## Drawing revision comparisons
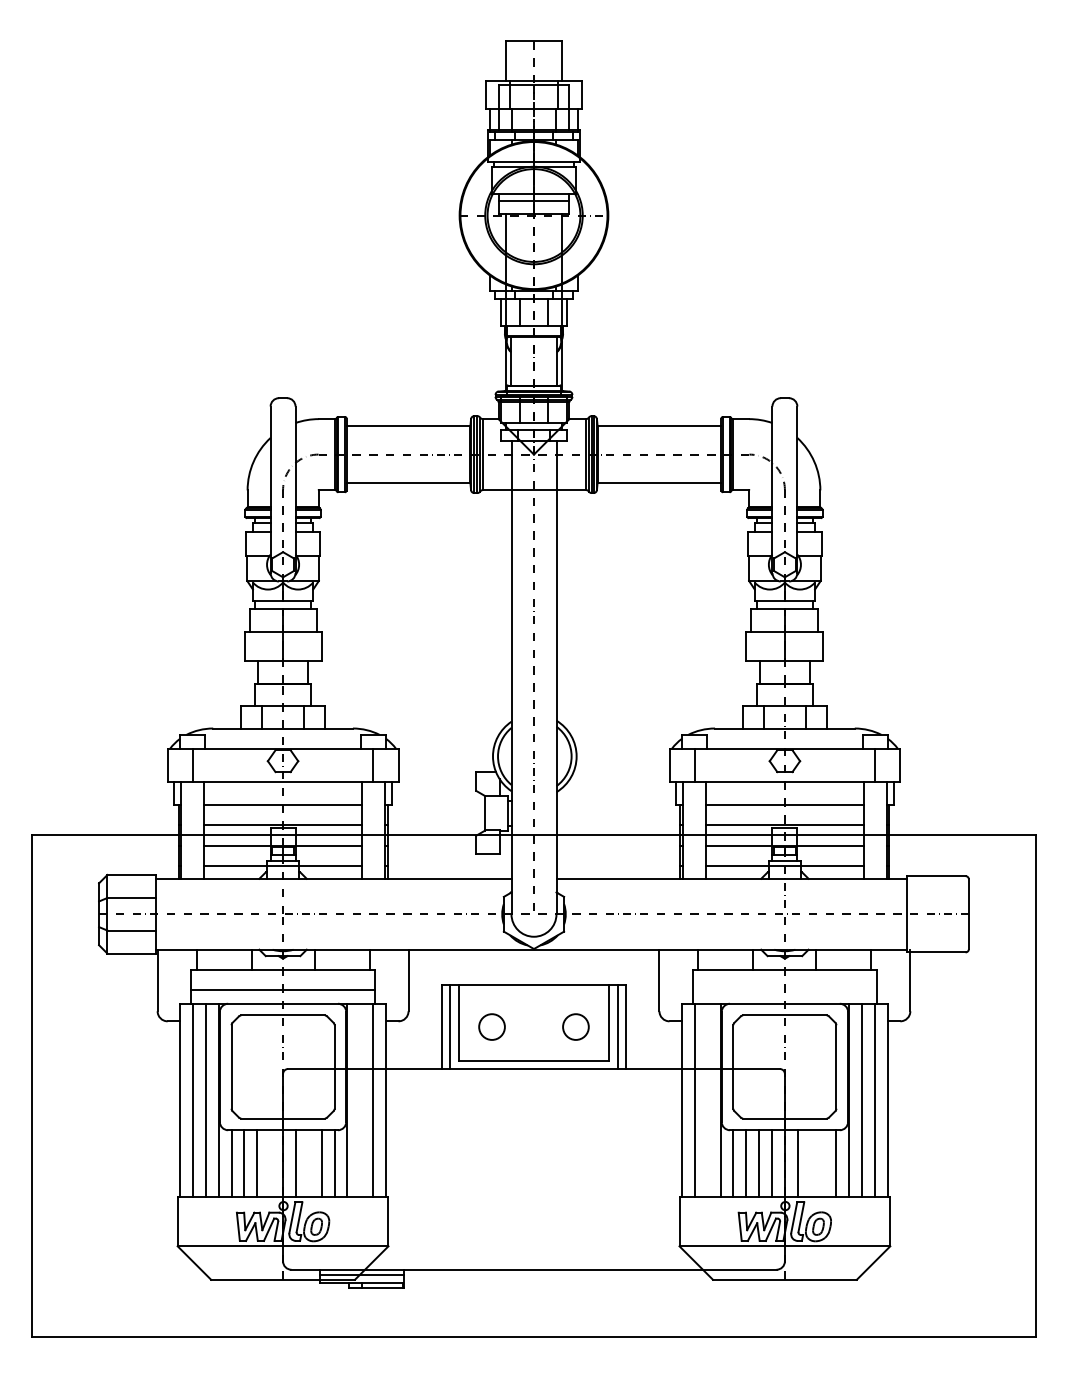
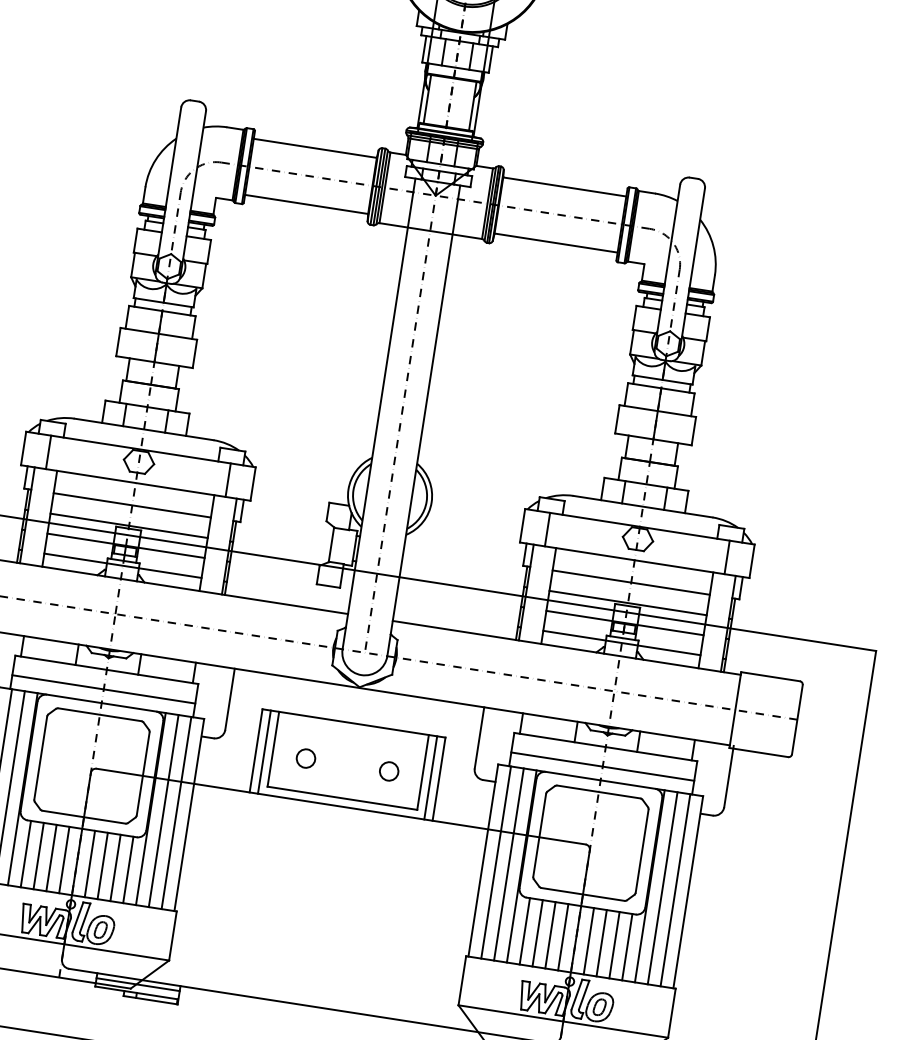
line: (784, 989) -> (602, 766), added
circle: (492, 1027) -> (306, 758), size x0.71
circle: (575, 1027) -> (388, 771), size x0.71
line: (360, 1099) -> (163, 810), added
line: (707, 1099) -> (508, 863), added
line: (270, 1163) -> (64, 859), added
line: (308, 1163) -> (102, 865), added
line: (810, 1163) -> (601, 943), added
line: (823, 1163) -> (614, 945), added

## Your assignment
Using the records above, output an exact copy without any pictures.

## Answer for the task
line: (784, 989) -> (602, 766), added
circle: (492, 1027) -> (306, 758), size x0.71
circle: (575, 1027) -> (388, 771), size x0.71
line: (360, 1099) -> (163, 810), added
line: (707, 1099) -> (508, 863), added
line: (270, 1163) -> (64, 859), added
line: (308, 1163) -> (102, 865), added
line: (810, 1163) -> (601, 943), added
line: (823, 1163) -> (614, 945), added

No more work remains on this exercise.